It works on your mind: knowing you’re not coming back for a long time.
There is the country that you’re in, and the countries you’ve already been to, and all the countries you’re still going to visit. And then there is the trip itself. The journey. The adventure.
It’s a cycle of showing up and being unfamiliar and uncomfortable. Not knowing. Then figuring it out. Getting the hang of things. Learning, seeing, meeting and doing. Getting comfortable. Then leaving, and starting it all over again.
Fifty-something times in a row.
You develop a relationship with your pack, the one tangible and consistent thing in your world. You know everything that’s in there and exactly where each thing is. You know what things are easy to just reach in and grab, and things for which you really have to do the full unzip and pull stuff out and move around to get to. And which things you don’t need often and maybe have never used, but you have it there just in case.
And you know the things you don’t have. Like golf clubs, or a tie, or a football. So you get little pleasures in coming across those things.
You might have been traveling already for three months, or even five or six. You’ve done a lot already, been to a lot of places and met loads of people. You’re experienced now and a little more comfortable; you know the ropes.
And then you think to yourself, “ok, five more months.”
Five more months?
Yes. Five more months. Roughly the time for an American professional football season to play out.
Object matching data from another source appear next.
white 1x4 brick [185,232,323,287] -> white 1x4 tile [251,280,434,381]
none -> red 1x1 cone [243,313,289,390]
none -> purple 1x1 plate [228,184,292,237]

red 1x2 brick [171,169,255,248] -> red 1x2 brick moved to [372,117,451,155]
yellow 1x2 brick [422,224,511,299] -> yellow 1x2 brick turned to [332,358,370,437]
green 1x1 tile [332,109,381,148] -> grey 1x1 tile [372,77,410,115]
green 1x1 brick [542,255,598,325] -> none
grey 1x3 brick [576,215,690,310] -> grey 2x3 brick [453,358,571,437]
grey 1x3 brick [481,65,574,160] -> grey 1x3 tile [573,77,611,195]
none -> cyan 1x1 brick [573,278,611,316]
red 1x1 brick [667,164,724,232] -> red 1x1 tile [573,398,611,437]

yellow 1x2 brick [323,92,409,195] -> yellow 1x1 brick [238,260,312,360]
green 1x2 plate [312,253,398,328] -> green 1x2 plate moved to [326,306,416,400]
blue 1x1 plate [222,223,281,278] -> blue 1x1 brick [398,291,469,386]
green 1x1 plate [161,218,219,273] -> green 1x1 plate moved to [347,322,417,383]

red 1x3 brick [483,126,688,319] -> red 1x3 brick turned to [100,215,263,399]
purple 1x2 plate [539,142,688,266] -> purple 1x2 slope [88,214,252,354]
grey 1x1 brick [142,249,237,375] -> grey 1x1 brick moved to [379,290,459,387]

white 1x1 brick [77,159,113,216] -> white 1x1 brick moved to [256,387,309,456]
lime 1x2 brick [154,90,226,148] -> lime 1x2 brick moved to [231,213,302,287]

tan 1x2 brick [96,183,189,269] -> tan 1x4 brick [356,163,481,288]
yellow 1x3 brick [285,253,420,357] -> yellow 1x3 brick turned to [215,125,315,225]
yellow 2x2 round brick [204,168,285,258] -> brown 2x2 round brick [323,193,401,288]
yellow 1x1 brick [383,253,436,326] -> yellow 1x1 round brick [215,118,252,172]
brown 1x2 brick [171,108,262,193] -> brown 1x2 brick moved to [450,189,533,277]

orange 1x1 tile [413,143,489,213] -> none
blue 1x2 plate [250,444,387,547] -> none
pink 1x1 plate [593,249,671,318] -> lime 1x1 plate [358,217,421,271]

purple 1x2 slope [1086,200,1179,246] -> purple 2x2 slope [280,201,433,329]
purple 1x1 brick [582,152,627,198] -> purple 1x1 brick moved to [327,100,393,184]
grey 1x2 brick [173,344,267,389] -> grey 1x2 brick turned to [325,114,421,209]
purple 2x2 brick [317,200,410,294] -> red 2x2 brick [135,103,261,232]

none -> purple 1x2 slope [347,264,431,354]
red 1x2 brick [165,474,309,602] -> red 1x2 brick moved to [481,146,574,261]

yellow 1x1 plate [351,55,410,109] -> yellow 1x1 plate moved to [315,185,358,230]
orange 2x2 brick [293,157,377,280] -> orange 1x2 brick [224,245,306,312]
After doing this a few times you might make some adjustments to your approach on things. You can’t think too much about home, or about the future, or even the next few months. Because you know that life is going on at home without you. That everyone you know is back there, living their lives and it’s all happening. You’re missing out on some things that you can never catch up with. You miss weddings. People die while you’re gone. And dogs. And you never got a chance to see them again, or say goodbye. Or maybe you did, but you still thought they were going to be there when you got back.
It’s a sacrifice. You have to be willing to give some things up. You have to be ok with knowing you’re going to miss those things, and maybe never see those people again.
When you’re out there most people are just going on with their lives, and only think about you occasionally, when you post new pictures on Facebook or you send them a Skype text message. But that’s only for the moment.
Some people are really there with you. Your family, your closest friends, maybe even a significant other. They answer when you call from abroad, and listen to your stories and struggles.You might get a chance talk with your best friend on Skype, maybe even for an hour. You can tell them what it’s been like, what your experiences have been and a few of the great stories over the past weeks. You have a great chat and talk about when we’re going to hang out next and maybe even what it’s going to be like when you get back home. Then you wrap up your call and say you’ll talk again soon, even though it’s probably not true.
You hang up. Your friend goes back to their “normal” life in the US, to work or a round of golf or watching a big game on TV. And while their life continues and they move on to the next thing, you are still out there. With months in front of you.
So you keep humping it. You pack it up. You check out and hit the street.
There were times when it was tough. But then I would think about Captain James Cook, or ‘ole Horatio, or Shakleton, or the great explorers of the world. They would go out for two or three years at a time, without a map, or frequent flyer miles, or ExOfficio dry-fit underwear. They didn’t have the comfort. They didn’t know where they were going. It was a lot harder for them. Hell, it wasn’t just harder, it wasn’t even the same game. They struggled through hardships and hunger, life-threatening weather and uncharted waters. They were away from their spouses and children and their homelands, without a Skype connection or even email. They were really out there, isolated from the world.
When I was feeling lonely or isolated or like I was a million miles from home, I would always think about the hardships others have been through, and I knew that it really wasn’t that hard for me.
I could have gone to each of the 28 countries that I went to throughout the year, all separately on individual trips. I could have done the same things, met the same people and even had the same experiences. But doing it all together; the breadth, the longevity, the long haul: it created an element entirely its own, another animal. It made the adventure much greater than the sum of the places combined. It was like another country itself, the whole thing, expect bigger and more unknown and intimidating. It was the journey; a battle with the mind.